Institutional stock broking is the provision of stock broking services to fund managers and other financial institutions.
Clients usually get access to sell side research bundled with broking services, with the level of access dependent on how much business they give the broker.
Clients who give brokers any significant level of business will get:
- access to research published on paper and in electronic form
- contact with sell side analysts
- invitations to investor conferences which offer chances to meet many companies in a particular sector in at one event
- updates from institutional sales people (brokers) who will sometimes be sector specialists very familiar with their firm's research
- in some cases, various forms of soft commission
- increasingly, access to systems that interface with the client's own systems to enable straight through processing etc.
Institutional clients are in a significantly stronger position in dealing with a broker than are private clients. Not only do they have more business to offer, they are also rarely as dependent on the broker. They will use several brokers, who are thus constantly competing to for their business.

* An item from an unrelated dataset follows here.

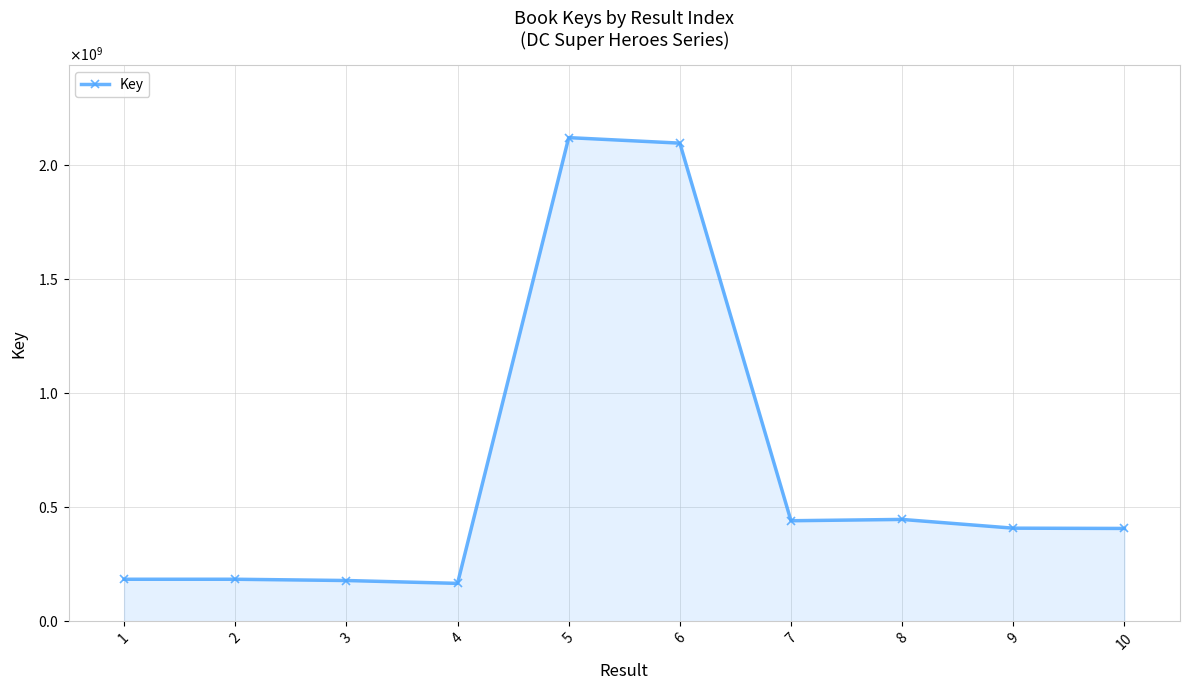

How many points are higher than both their immediate neighbors (excluding endpoints)?

2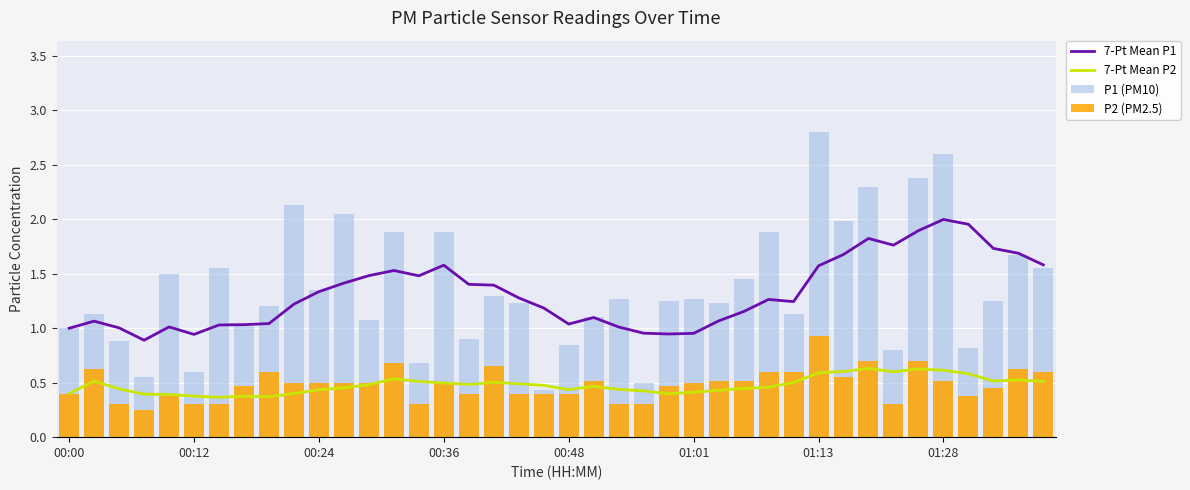

What is the maximum value for 7-Pt Mean P2?

0.6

Fund managers will often use a mixture of major brokers (those owned by the big investment banks) and smaller "boutique" brokers who are niche specialists (such as smaller companies or a particular sector).
There is a significant risk that institutional broking will be changed by regulators and clients pushing to unbundle broking and research. This may also open the way for independent research houses to take market share in research, while broking becomes more commoditised and therefore lower margin. That said, the biggest brokers are very well established as providers of research and will not be easily dislodged.